Maybe you’ve come to realize that your addiction has gotten the better of you and you decide to enter into recovery via a 12-step program or in some other way. What then? On top of the common challenges that any person experiences in early recovery—the cravings, the longings, the triggers, the old habits, the peer pressure to use, and so on—additional challenges face the creative person. The primary one is the following: that creating itself can prove a threat to recovery.
Why might creating prove a threat to recovery? The main stance of early recovery is to not get your system “wild” or “worked up” or your mind “driven.” You are trying to calmly pay attention to the tasks of recovery by living “one day at a time” and by taking care of “first things first.” Creating, by contrast, is an invitation to be wild and driven.
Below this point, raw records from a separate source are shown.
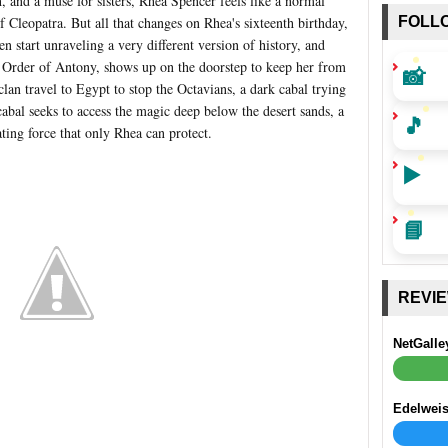
, and a muse for sisters, Rhea Spencer feels like a normal
of Cleopatra. But all that changes on Rhea's sixteenth birthday,
FOLL
n start unraveling a very different version of history, and
et Order of Antony, shows up on the doorstep to keep her from
📸
an travel to Egypt to stop the Octavians, a dark cabal trying
abal seeks to access the magic deep below the desert sands, a
🎵
ating force that only Rhea can protect.
▶️
📘
REVI
NetGalle
Edelwei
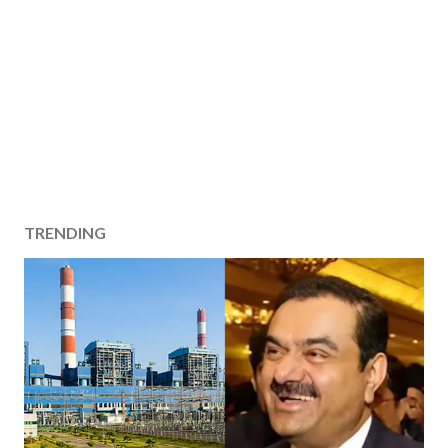
TRENDING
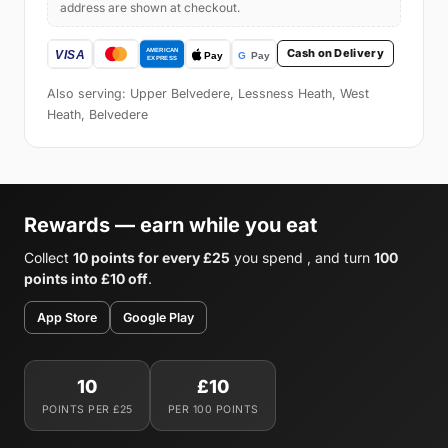
address are shown at checkout.
Cash on Delivery
Also serving: Upper Belvedere, Lessness Heath, West
Heath, Belvedere
Rewards — earn while you eat
Collect
10 points for every £25
you spend , and turn
100
points into £10 off
.
App Store
Google Play
10
£10
POINTS PER £25
PER 100 POINTS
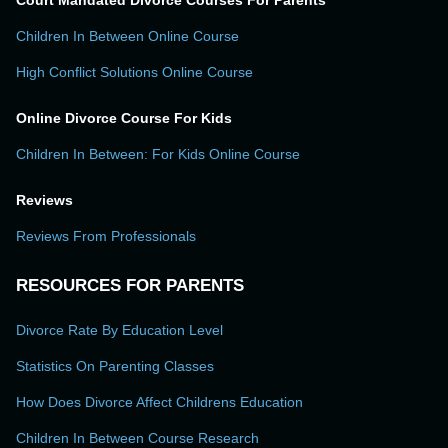
Court Mandated Divorce Courses For Parents
Children In Between Online Course
High Conflict Solutions Online Course
Online Divorce Course For Kids
Children In Between: For Kids Online Course
Reviews
Reviews From Professionals
RESOURCES FOR PARENTS
Divorce Rate By Education Level
Statistics On Parenting Classes
How Does Divorce Affect Childrens Education
Children In Between Course Research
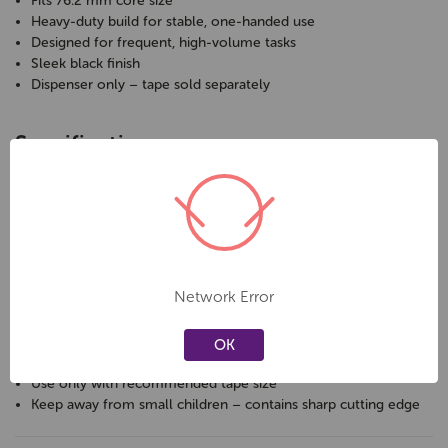
Fits 76.2 mm core size
Heavy-duty build for stable, one-handed use
Designed for frequent, high-volume tasks
Sleek black finish
Dispenser only – tape sold separately
Specifications
Brand:
Qizzle
Type:
Large tape dispenser
Tape Size:
66 m rolls
Core Size:
76.2 mm
Colour:
Black
Sold As:
1 dispenser (tape not included)
Network Error
Care & Safety
OK
Use only with recommended tape size
Keep away from small children – contains sharp cutting edge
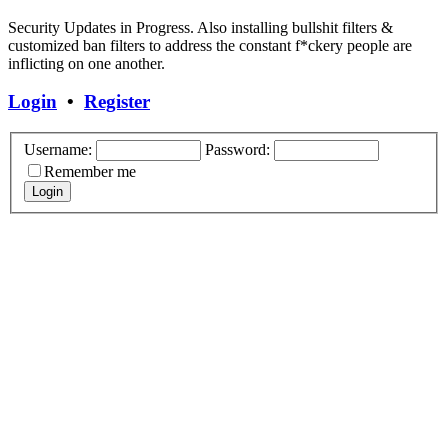
Security Updates in Progress. Also installing bullshit filters &
customized ban filters to address the constant f*ckery people are
inflicting on one another.
Login
•
Register
Username:
Password:
Remember me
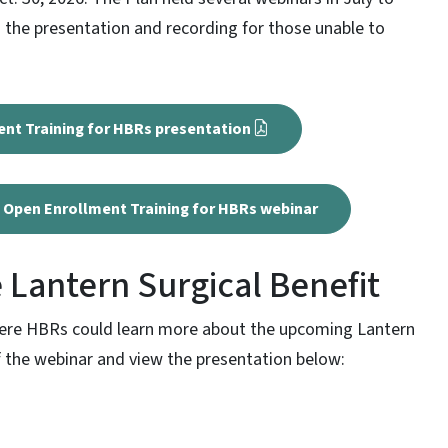
 the presentation and recording for those unable to
ent Training for HBRs presentation
27 Open Enrollment Training for HBRs webinar
 Lantern Surgical Benefit
here HBRs could learn more about the upcoming Lantern
of the webinar and view the presentation below:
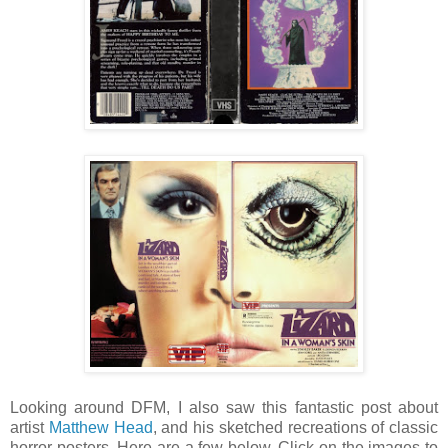
Looking around DFM, I also saw this fantastic post about
artist
Matthew Head
, and his sketched recreations of classic
horror posters. Here are a few below. Click on the images to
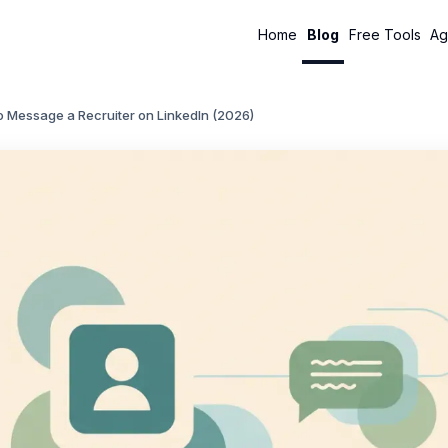
Home
Blog
Free Tools
Ag
o Message a Recruiter on LinkedIn (2026)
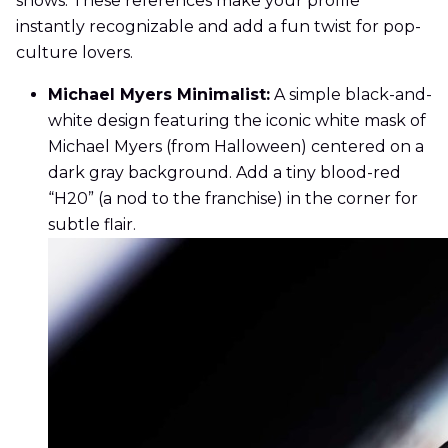
shows. These references make your profile
instantly recognizable and add a fun twist for pop-
culture lovers.
Michael Myers Minimalist:
A simple black-and-
white design featuring the iconic white mask of
Michael Myers (from Halloween) centered on a
dark gray background. Add a tiny blood-red
“H20” (a nod to the franchise) in the corner for
subtle flair.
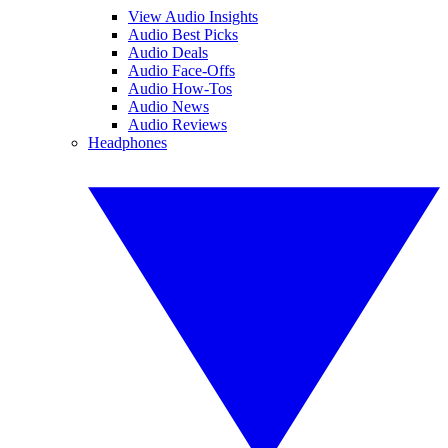
View Audio Insights
Audio Best Picks
Audio Deals
Audio Face-Offs
Audio How-Tos
Audio News
Audio Reviews
Headphones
The very act of creating is a voyage into the unknown (which provokes anxiety), a command to send your brain racing (so that it can productively obsess), and an opening to your deeper thoughts and feelings (with all the dangers associated with those depths). Recovery requires calmness and creating requires wildness: and the wildness of creating can endanger recovery.
Therefore, let me present you with five tips for creating in early recovery. Here’s
Tip 1. I’ll present the other four over the next four weeks.
1. Let recovery comes first
As much as you may want to get back to creating, you have the job of getting your priorities right: your recovery comes before your creating. If it is a choice between attending an AA meeting or painting for another hour, the meeting is the wise choice. If it is a choice between starting the day with a mindfulness meditation that supports your recovery or starting right in on your sculpting, the mindfulness meditation comes first. This isn’t what your “creative nature” wants: it wants to create. But in early recovery your mantra should be, “recovery comes first.”